Essential insights from Hacker News discussions

Semantic Line Breaks (2017)

This Hacker News discussion revolves around the practice of "semantic line breaks" in text, where each sentence or logical clause starts on a new line in the source text for the benefit of the writer and editor, without necessarily affecting the final rendered output. The conversation touches upon its historical roots, practical implications, technical challenges, and the differing opinions on its utility.

Historical Precedent and Unix Philosophy

The discussion begins by establishing that the concept of placing each sentence on a new line has historical precedent, notably attributed to Brian Kernighan in 1974. This practice was also common in the documentation of early Unix systems.

"Start each sentence on a new line. Make lines short, and break lines at natural places, such as after commas and semicolons, rather than randomly. Since most people change documents by rewriting phrases and adding, deleting and rearranging sentences, these precautions simplify any editing you have to do later." — Brian Kernighan, 1974

"This is how all the Unix documents were written." - kps

Technical Challenges with Markup Languages and Rendering

A significant portion of the debate focuses on how various markup languages and their renderers handle line breaks, and the difficulties that arise when trying to implement semantic line breaks correctly. Specifically, the use of em dashes, which are often not surrounded by spaces in certain languages, presents a challenge when the markup language automatically converts line breaks into spaces.

"A semantic line break SHOULD occur after an […] em dash (—). I agree with this, however it means that no existing markup language supports semantic line breaks, because every last one of them just turns the break into a space—and em dashes are, in most locales, not to be surrounded by a space. Consequently, you’ll end up with a stray space if you do this." - chrismorgan

The issue of how to handle languages with no word separators and the varying implementations of CSS text property line-break are also discussed as complications.

"CSS presently just leaves such decisions UA-defined <https://drafts.csswg.org/css-text-4/#line-break-transform>: any remaining segment break is either transformed into a space (U+0020) or removed depending on the context before and after the break. The rules for this operation are UA-defined in this level." - chrismorgan

The Utility of Lightweight Markup Languages (LMLs)

The conversation also highlights the idea of creating custom lightweight markup languages to address these specific issues, with one user sharing their experience of developing their own LML.

"More folks should define their own lightweight markup languages! It’s fun and makes your writing and notes feel more like your own." - photon_garden

The flexibility of Markdown, particularly with tools like Pandoc, is also mentioned as a way to allow for semantic breaks without affecting the output.

"Good thing about Markdown is that the lack of a proper spec means you can pick one you like (when possible).
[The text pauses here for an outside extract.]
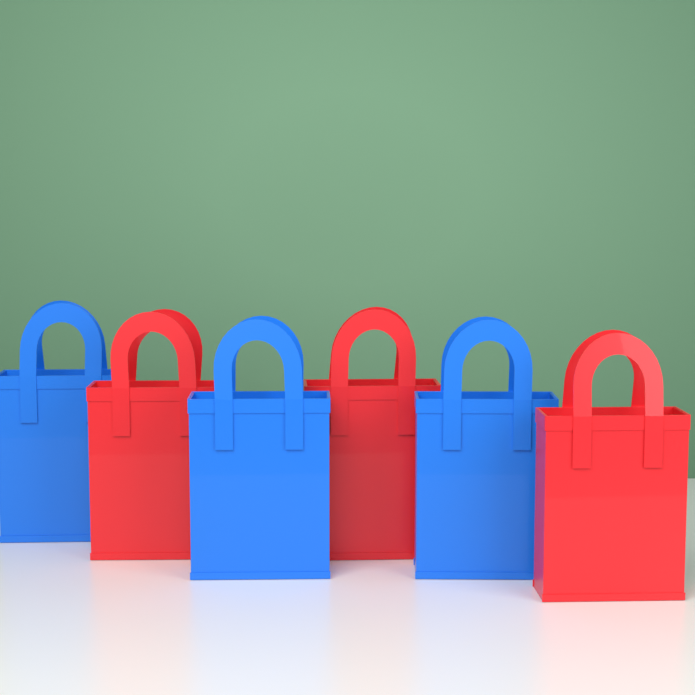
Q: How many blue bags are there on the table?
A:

Pandoc for instance treats input Markdown line-breaks in a sane way, allowing semantic breaks to not affect the output." - 3036e4

Pros and Cons for Authors and Editors

Proponents of semantic line breaks emphasize the benefits for the author and editor, such as improved readability of the source text, easier identification of sentence boundaries, and reduced noise in version control diffs.

"Adding a line break after each sentence makes it easier to understand the shape and structure of the source text" - Original author, quoted by eviks

"I also wonder, why conceal bits of information from readers, while they could possibly benefit of them the same way editors and writers do. Admittedly, the outcome then seem like a poetry, but … why not?" - myfonj

"The main reason I use semantic line breaks, not explicitly mentioned in this article, is that it minimizes reformatting when editing. Only the subclause being edited is reformatted, while the rest of the paragraph remains as-is. This also minimizes the changes in line-oriented diffs." - layer8

"I’ve often thought this would be useful for version control and change review, since it allows diffs to be a lot less noisy. I’m imagining how much easier it would be to review a PR with significant README edits if the file was already structured with semantic line breaks." - jsdalton

"Edits show up as a -/+ on just the sentence or clause that has changed. Contrast with hard-wrapped text, where a single word change towards the beginning of a paragraph can cause the entire paragraph to be replaced in the diff view, as things reflow." - meatmanek

Counterarguments and Concerns

Critics, however, raise concerns about the impact on the readability of the raw source text for general readers or collaborators who might not adhere to the same conventions. They also point out potential conflicts with editors that automatically reflow text.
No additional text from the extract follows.